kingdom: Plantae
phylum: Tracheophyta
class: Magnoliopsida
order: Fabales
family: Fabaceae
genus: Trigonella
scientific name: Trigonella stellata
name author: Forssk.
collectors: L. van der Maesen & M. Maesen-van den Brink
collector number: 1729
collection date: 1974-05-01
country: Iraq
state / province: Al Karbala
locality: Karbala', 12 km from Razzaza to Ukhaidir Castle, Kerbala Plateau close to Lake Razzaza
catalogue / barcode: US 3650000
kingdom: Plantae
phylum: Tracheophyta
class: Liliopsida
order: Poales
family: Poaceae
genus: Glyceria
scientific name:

* * * *

### [Given problem]
Give all of the lines above as a Markdown table with the columns "Row" and "Line", numbering each row and leaving out blank lines.

### [Result for this task]
| Row | Line |
|---|---|
| 1 | kingdom: Plantae |
| 2 | phylum: Tracheophyta |
| 3 | class: Magnoliopsida |
| 4 | order: Fabales |
| 5 | family: Fabaceae |
| 6 | genus: Trigonella |
| 7 | scientific name: Trigonella stellata |
| 8 | name author: Forssk. |
| 9 | collectors: L. van der Maesen & M. Maesen-van den Brink |
| 10 | collector number: 1729 |
| 11 | collection date: 1974-05-01 |
| 12 | country: Iraq |
| 13 | state / province: Al Karbala |
| 14 | locality: Karbala', 12 km from Razzaza to Ukhaidir Castle, Kerbala Plateau close to Lake Razzaza |
| 15 | catalogue / barcode: US 3650000 |
| 16 | kingdom: Plantae |
| 17 | phylum: Tracheophyta |
| 18 | class: Liliopsida |
| 19 | order: Poales |
| 20 | family: Poaceae |
| 21 | genus: Glyceria |
| 22 | scientific name: |